I recommend starting simple, and finding what you enjoy. If you are unsure where to start, begin with walking and/or swimming. Find where your fitness level is at, and then work by gradually increasing the duration and intensity of your chosen activity.
Exercise of course aids weight loss which can be essential in reaching diabetic remission. If you want to help keep yourself accountable, think about consulting a personal trainer, or ask a family member or friend to be your accountability and workout partner.
Re-evaluate your diet
Altering what you are eating and making some dietary swaps is vital for decreasing HbA1c and getting back to optimum health.
Firstly, think about swapping white and refined carbohydrates to brown and wholegrain carbohydrates. White carbs can contribute massively to glucose spikes, so it is definitely worth swapping to sources of carbs that release more slowly. For example incorporating brown pasta, rice and bread, oats, quinoa and oat cakes into your diet. Also opt for dark chocolate (70% plus) over chocolates packed with refined sugar.

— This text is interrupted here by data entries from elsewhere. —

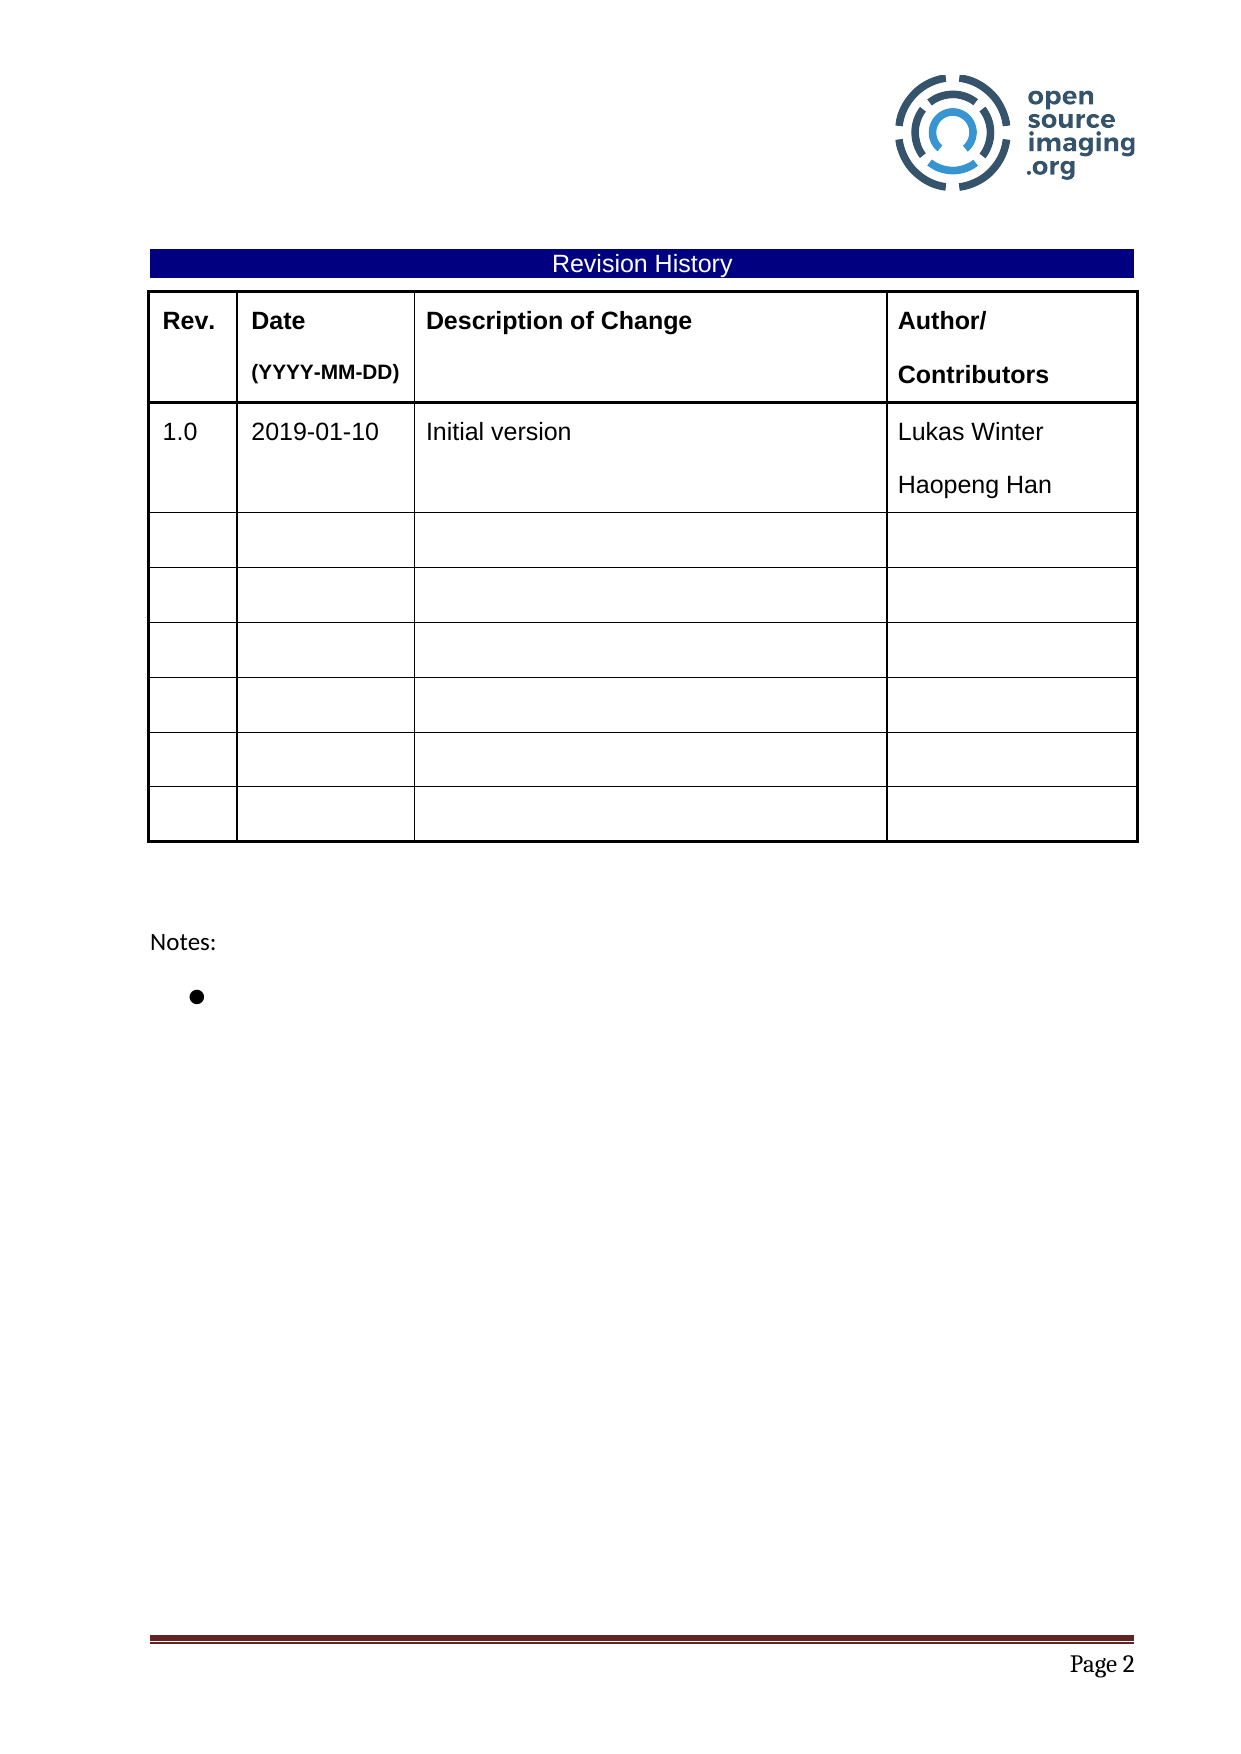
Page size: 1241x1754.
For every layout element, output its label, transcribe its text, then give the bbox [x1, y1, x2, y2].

table_cell [238, 787, 414, 840]
table_cell [415, 623, 886, 677]
table_cell [238, 678, 414, 732]
table_cell [238, 733, 414, 786]
table_cell [238, 568, 414, 622]
table_cell [150, 513, 236, 567]
table_cell 2019-01-10 [238, 404, 414, 511]
table_cell [415, 678, 886, 732]
table_cell [888, 787, 1136, 840]
table_cell [888, 513, 1136, 567]
table_cell [238, 513, 414, 567]
table_cell Initial version [415, 404, 886, 511]
table_header Date (YYYY-MM-DD) [238, 293, 414, 401]
table_cell [415, 787, 886, 840]
table_header Author/ Contributors [888, 293, 1136, 401]
table_cell [888, 623, 1136, 677]
table_cell 1.0 [150, 404, 236, 511]
table_cell [888, 678, 1136, 732]
table_cell [150, 733, 236, 786]
table_cell [415, 733, 886, 786]
table_header Rev. [150, 293, 236, 401]
subtitle Revision History [150, 249, 1134, 278]
table_cell [150, 568, 236, 622]
picture [895, 75, 1135, 191]
table_cell [415, 568, 886, 622]
table_cell [888, 733, 1136, 786]
table_cell Lukas Winter Haopeng Han [888, 404, 1136, 511]
table_cell [150, 623, 236, 677]
table_cell [238, 623, 414, 677]
table_cell [150, 787, 236, 840]
table_cell [150, 678, 236, 732]
table_header Description of Change [415, 293, 886, 401]
table_cell [888, 568, 1136, 622]
table_cell [415, 513, 886, 567]
text Notes: [150, 927, 1134, 957]
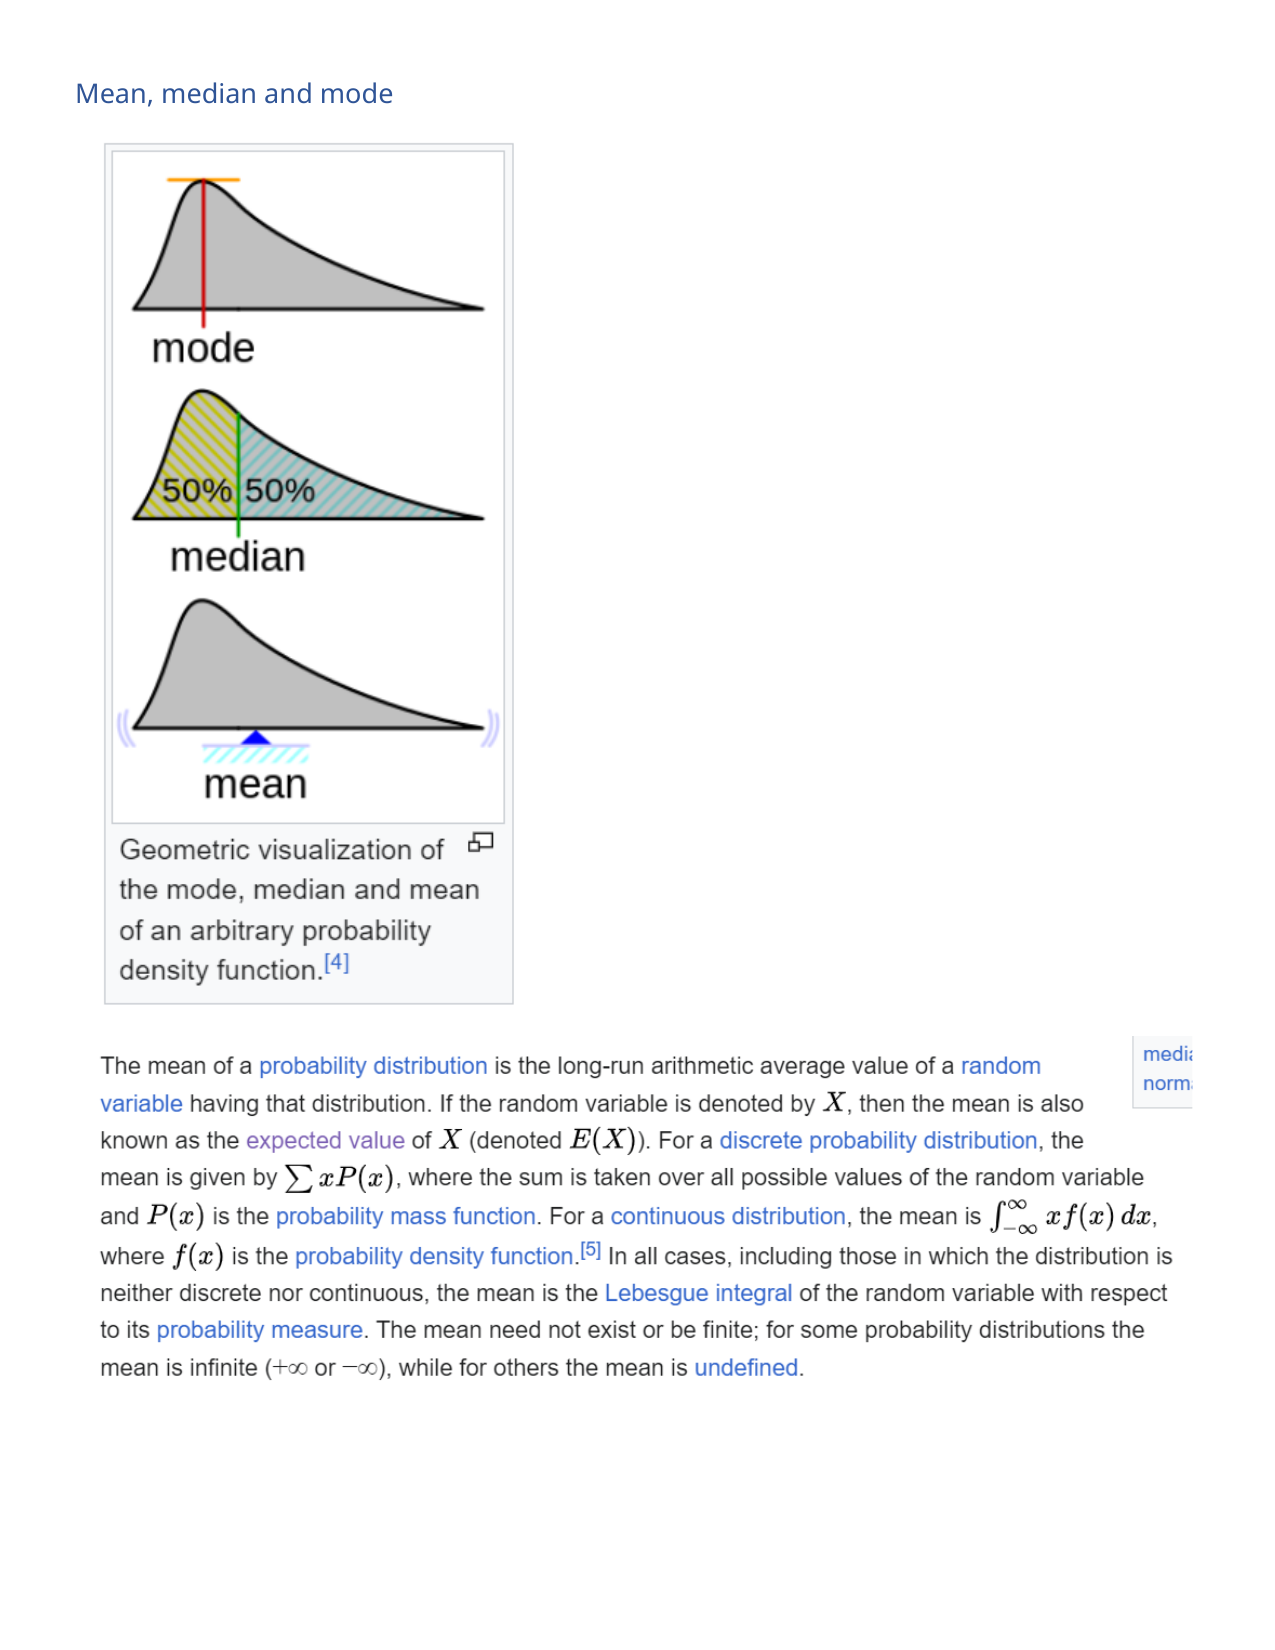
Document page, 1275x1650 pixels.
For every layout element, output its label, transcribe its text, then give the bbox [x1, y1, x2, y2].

picture [75, 114, 536, 1018]
picture [75, 1036, 1193, 1392]
subtitle Mean, median and mode [75, 75, 1200, 112]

Furthermore, make sure you are getting sources of essential fatty acids everyday. Eating nuts, seeds and legumes helps to reduce inflammation and can also provide a source of protein.
Eat fresh fruit and vegetables, try and aim for at least 7 a day! Also avoid fruit juices from concentrate, fresh fruit juices are fine on occasion, however cranberry juice is much lower in sugar compared to others, so be sure to give cranberry juice a try!
If you would like some further guidance, seek advice from a professional nutritionist.
Invest in technology
In my opinion, it is definitely worth having a blood glucose testing kit. This way you can test your blood glucose if you feel unwell, or it can help to identify what time/times of the day your levels are spiking.
Being able to collect data yourself gives you more control over your health and can help you to reach diabetic remission faster. But please try not to obsess over numbers and remember that it is there for guidance.
In the UK, sometimes testing kits are given on the NHS, but usually only if you ask, so be sure to ask your GP or consultant! If you are from a country where you have to pay, do some research and see what you can find, it doesn’t have to be the flashiest monitor, a basic finger-prick monitor is great. If you can’t afford any technology, don’t panic! It is possible to achieve remission without technology!
Detox and reduce inflammation
Type 2 diabetes causes widespread inflammation, meaning it is vital to aid detoxification to reduce inflammation.
Here are 4 ways to support the liver to aid detoxification:
1.Decrease the toxins going into your body. Try to completely avoid alcohol, refined sugar, table salt and smoking, also limit caffeine intake and swap to organic foods to reduce pesticide intake.
2. Increase water intake! Water is vital for all functions of the body, including flushing toxins out! I also recommend getting a filter jug and keeping your water at room temperature. Drinking cold water can cause the digestive system to slow down, which we don’t want during detoxing. So drink room temperature water, or warm water.
3. Sweat it out! Another way we get rid of toxins is through sweating. So make sure you are completing at least 30 minutes of exercise each day, you will reap the benefits!
4. Support your liver with nutrients. Increase antioxidant intake by eating plenty of green leafy vegetables, berries, green tea, lemon and so on! Remember to eat the rainbow everyday! Also include garlic, ginger, turmeric and black pepper in your diet everyday.
Decrease your stress load
The hormone cortisol can contribute to chronic hyperglycaemia, therefore being a big factor in developing pre-diabetes.
Chronic stress has a number of detrimental impacts on the body, including high blood pressure, obesity, Type 2 diabetes (and pretty much any illness!).
So confide in family and friends and share how you are feeling. Educate yourself and the people around you about living with diabetes and tell them how they can support you.